Total prep time including gathering all ingredients: 10 minutes


----------



## ThEoRy (Jan 11, 2013)

Keep in mind I use the pasteurized yolks, garlic and onion powder simply for stable shelf life purposes. Feel free to use fresh garlic and shallots instead.


----------



## tkern (Jan 11, 2013)

JohnnyChance said:


> A good variation for Caesar dressing is to use avocado instead of egg yolks for the binder.



hippie


----------



## Mike9 (Jan 11, 2013)

:spitcoffee:


----------



## Zwiefel (Jan 11, 2013)

it's not caesar dressing by any means, but I always use a variation of evoo + lemon juice...then use fresh garlic, mustard (many different varieties), kosher, cracked black, fresh herbs, etc. depending on mood and applicatoin. Works well for salads or grilled meats, particularly pork.


----------



## sudsy9977 (Jan 11, 2013)

Thanks theory....so does the rice paper stick to itself?....also can you make em ahead and keep them in the fridge....just for a few hours maybe?....Ryan


----------



## cnochef (Jan 11, 2013)

I can't give you my exact dressing recipe (because I might be selling it soon in the future), but when I had my upscale Tex-Mex restaurant we served a chipotle-lime Caesar salad with grilled romaine hearts, cornbread croutons and Parmesan crisp (frico).


----------



## El Pescador (Jan 11, 2013)

cnochef said:


> I can't give you my exact dressing recipe (because I might be selling it soon in the future), but when I had my upscale Tex-Mex restaurant we served a chipotle-lime Caesar salad with grilled romaine hearts, cornbread croutons and Parmesan crisp (frico).



you could roll the frico into tubes around the lettuce like your spring roll idea.


----------



## ThEoRy (Jan 11, 2013)

sudsy9977 said:


> Thanks theory....so does the rice paper stick to itself?....also can you make em ahead and keep them in the fridge....just for a few hours maybe?....Ryan



Three hours is a bit much.
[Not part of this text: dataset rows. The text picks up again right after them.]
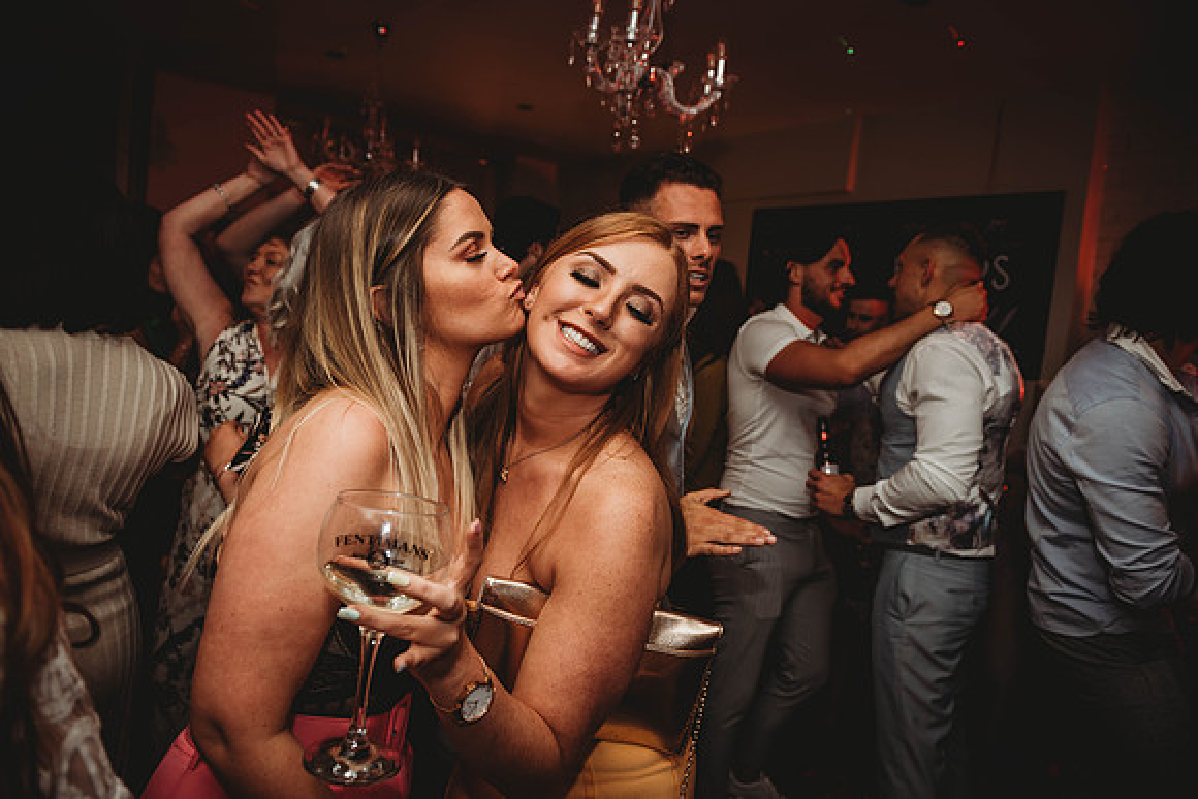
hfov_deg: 73.7
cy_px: 400
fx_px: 799
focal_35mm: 24
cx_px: 599
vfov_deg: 53.2
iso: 400
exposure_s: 1/80
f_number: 4
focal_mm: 24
The romaine will get soggy by then. Realistically I would say 15 minutes tops. The wet rice paper sticks to itself. Just make sure to cut the romaine fine enough and roll it tightly. The moisture content in the paper is key. It has to be wet enough to become stretchy without tearing. You can work with two or more at a time easy. I just pull them out of the water when they are mostly wet with a little bit of hard areas. After you pull them out the capillary action will draw the excess water into these areas to complete the soak.


----------



## cnochef (Jan 11, 2013)

El Pescador said:


> you could roll the frico into tubes around the lettuce like your spring roll idea.



I have served Caesar salad in frico "tacos" for catered events.

You could also stuff the salad into mini pocket pitas


----------



## sudsy9977 (Jan 11, 2013)

Thanks guys....I wil try and take some pics of the meal....I got a whole strip loin dry aging as we speak!....Ryan


----------



## JohnnyChance (Jan 12, 2013)

tkern said:


> hippie



Hey it's not like I said the sub the bacon out of a BLT for tempeh.


----------